Autore: Alan J. Flavell Data: To: Exim-Users (E-mail) Oggetto: Re: [exim] Iconv
On Mon, 3 Oct 2005, Ron McKeating wrote:
> > As you see, those raw bytes have been written to the log. You're then
> > pasting them into your mail to this list, that's advertised as
> > iso-8859-1, resulting in the unreadable sequence of accented Latin-1
> > characters that I (and presumably most of the rest of us) are seeing.
I've given this a bit more thought, and, really, I'd have to say that
it's illogical to write raw bytes to the log without any character
encoding indication, since (1) it could result in almost any bytes
appearing in the log, and confusing parsing routines and (2) it loses
information which might prove to be important later.
Assuming that it's really impractical for exim to map everthing it
gets from MIME-encoded headers into some Unicode format for internal
use, the only alternative that comes immediately to mind would be to
log the actual MIME-encoded version instead, i.e in this case it would
be:
=?GB2312?B?0e7PyMn6?=
which (although equally human-unreadable as the raw bytes) at least
has not lost information, and is capable of being decoded to
human-readable format for anyone who can read that writing system.
I suppose it's a question to Phil as to whether it would be
practicable to do that (it ought to be done consistently in any of the
places where such data gets into the log, at least from conforming
headers, which I believe this was).
Of course this would have to be accompanied by whatever fixes were
needed in log-parsing utilities to ensure that their parsing, at
least, wasn't broken by this "new" format appearing in the log.
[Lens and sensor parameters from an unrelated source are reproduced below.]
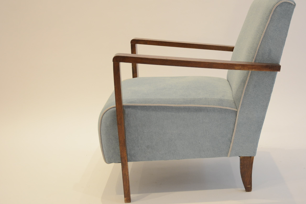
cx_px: 194
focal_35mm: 50
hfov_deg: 39.3
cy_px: 92
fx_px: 425
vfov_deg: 27.0
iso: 800
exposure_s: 1/50
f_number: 4
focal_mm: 26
> Well the header I put in above is the header for the vacation reply,
> and what you see there is how it appeared in the log when viewed
> with exigrep and vi.
Yes, but that's only successful very indirectly. It just so happens
that we both work in a Latin-1 locale - so you see those raw bytes as
Latin-1 characters, but presumably anyone who worked in a different
locale would see something different in vi. Hence the importance of
also *describing* what one is seeing, rather than merely pasting raw
bytes. I recall a totally incomprehensible email conversation with
someone who was seeing Cyrillic (because he worked in koi8-r) but
refusing to say so, merely assuring me that I could see for myself -
but what I was seeing in his raw mail was accented Latin-1! (The
standoff was finally resolved, otherwise I wouldn't have been able to
explain it here...).
Doubtless a Chinese user of exim would be baffled by our inability to
see the "proper" Chinese characters in the log (but might instead
complain if we happened to log some accented French character string
there).
> Tom Kistner has said he may take at look at his exilog package to
> see if there is anyway to stop this from breaking exilog. Lets see
> how that goes.
I doubt that the raw byte string can contain white space or a zero
byte, but, in general, I guess it could contain pretty much anything
else. Curious that this issue doesn't come up more often...?